Rz. 2
Die Vorschrift entspricht § 56 VwVfG. Sie gilt nur für subordinationsrechtliche Verträge, wie sich aus dem Verweis auf § 53 Abs. 1 Satz 2 ergibt (a. A. Marschner, in: Pickel/Marschner, SGB X, § 55 Rz. 7, der bei koordinationsrechtlichen Verträgen lediglich eine Bindungswirkung an § 55 verneint). § 55 nennt neben § 53 Abs. 1 weitere Voraussetzungen für zulässige Austauschverträge. Damit soll in erster Linie der Bürger geschützt werden, da im Regelfall die Behörde die stärkere Verhandlungsposition hat. Weiter wird auch der Ausverkauf von Hoheitsrechten quasi ausgeschlossen. Die Normierung der Zulässigkeit von Austauschverträgen war erforderlich, um auch in atypischen Fällen ein vom Gesetzgeber verfolgtes Ziel zu erreichen, wenn es sich über den üblichen Aufgabenvollzug durch Verwaltungsakt nicht erreichen lässt (BT-Drs. 7/910 S. 80). Auf koordinationsrechtliche Verträge ist die Norm aufgrund der völlig unterschiedlichen Ausgangspositionen auch nicht entsprechend anwendbar.

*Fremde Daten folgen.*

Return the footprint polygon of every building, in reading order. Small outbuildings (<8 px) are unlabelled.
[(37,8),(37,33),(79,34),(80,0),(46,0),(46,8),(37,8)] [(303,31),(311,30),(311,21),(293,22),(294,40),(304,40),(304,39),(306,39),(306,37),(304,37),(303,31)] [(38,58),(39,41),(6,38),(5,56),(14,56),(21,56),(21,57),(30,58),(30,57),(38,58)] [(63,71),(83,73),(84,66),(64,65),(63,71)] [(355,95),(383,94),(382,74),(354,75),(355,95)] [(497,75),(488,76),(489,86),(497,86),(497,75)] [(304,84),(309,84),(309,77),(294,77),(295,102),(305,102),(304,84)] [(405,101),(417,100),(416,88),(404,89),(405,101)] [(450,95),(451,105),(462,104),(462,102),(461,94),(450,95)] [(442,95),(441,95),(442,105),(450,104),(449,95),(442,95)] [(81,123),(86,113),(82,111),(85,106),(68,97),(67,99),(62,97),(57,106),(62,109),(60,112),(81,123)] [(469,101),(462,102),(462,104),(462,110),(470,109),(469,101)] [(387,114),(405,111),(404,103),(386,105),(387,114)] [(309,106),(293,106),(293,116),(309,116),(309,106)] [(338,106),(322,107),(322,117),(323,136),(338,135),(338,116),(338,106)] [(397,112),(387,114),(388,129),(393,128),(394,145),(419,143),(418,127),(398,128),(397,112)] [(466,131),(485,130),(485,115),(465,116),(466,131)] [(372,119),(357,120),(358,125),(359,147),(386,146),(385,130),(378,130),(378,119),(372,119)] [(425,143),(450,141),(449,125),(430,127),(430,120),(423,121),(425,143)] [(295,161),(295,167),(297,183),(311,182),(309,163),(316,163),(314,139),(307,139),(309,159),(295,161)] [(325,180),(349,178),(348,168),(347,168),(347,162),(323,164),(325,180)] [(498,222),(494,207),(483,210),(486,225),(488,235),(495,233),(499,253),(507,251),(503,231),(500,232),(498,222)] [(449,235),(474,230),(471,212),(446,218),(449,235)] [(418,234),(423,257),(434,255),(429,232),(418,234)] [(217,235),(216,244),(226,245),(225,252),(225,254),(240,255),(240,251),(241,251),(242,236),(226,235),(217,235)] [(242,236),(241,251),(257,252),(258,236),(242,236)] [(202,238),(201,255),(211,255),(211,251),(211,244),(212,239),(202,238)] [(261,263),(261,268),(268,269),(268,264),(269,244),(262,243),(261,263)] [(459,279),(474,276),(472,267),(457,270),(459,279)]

Ein Austauschvertrag kann sowohl über gesetzesgebundene Sozialleistungen (Rechtsanspruchsleistungen) als auch Ermessensleistungen geschlossen werden. Die Bedeutung der Norm für das Sozialrecht ist jedoch gering, denn im Sozialrecht (auch bei Ermessensleistungen) ist die Leistung bei der Erfüllung der tatbestandlichen Voraussetzungen (und Ausübung des Ermessens) ohne Gegenleistung zu erbringen. Es kann nur eine Gegenleistung vereinbart werden, die beim Erlass eines Verwaltungsakts Gegenstand einer Nebenbestimmung (§ 32 Abs. 1) sein könnte. Eine Anwendung könnte im Bereich der Arbeitsförderung (z. B. bei der Förderung von Einrichtungen im Bereich der beruflichen Fortbildung und Umschulung, der Behindertenförderung und den Maßnahmen zur Arbeitsbeschaffung) in Betracht kommen, jedoch handelt es sich dabei um sozialrechtliche Leistungen, für die das Gesetz zum Teil selbst die zulässigen Auflagen und Bedingungen festgelegt hat, in deren Rahmen sich eine vertragliche Gegenleistung i. S. v. § 55 Abs. 1 zu halten hat. Bei den Eingliederungsvereinbarungen gemäß § 15 SGB II handelt es sich um "hinkende" Austauschverträge mit der Folge, dass gemäß Abs. 3 § 53 Abs. 2 nicht gilt (BSG, Urteil v. 23.6.2016, B 14 AS 30/15 R,Berlit, Sozialrecht aktuell 2006 S. 41). Die Eingliederungsvereinbarung nach § 37 Abs. 2 SGB III ist nicht anders zu bewerten und nach ihrer Rechtsqualität ein öffentlich-rechtlichen Vertrag in der Form des subordinationsrechtlichen Austauschvertrags (BSG, Urteil v. 4.4.2017, B 11 AL 5/16 R).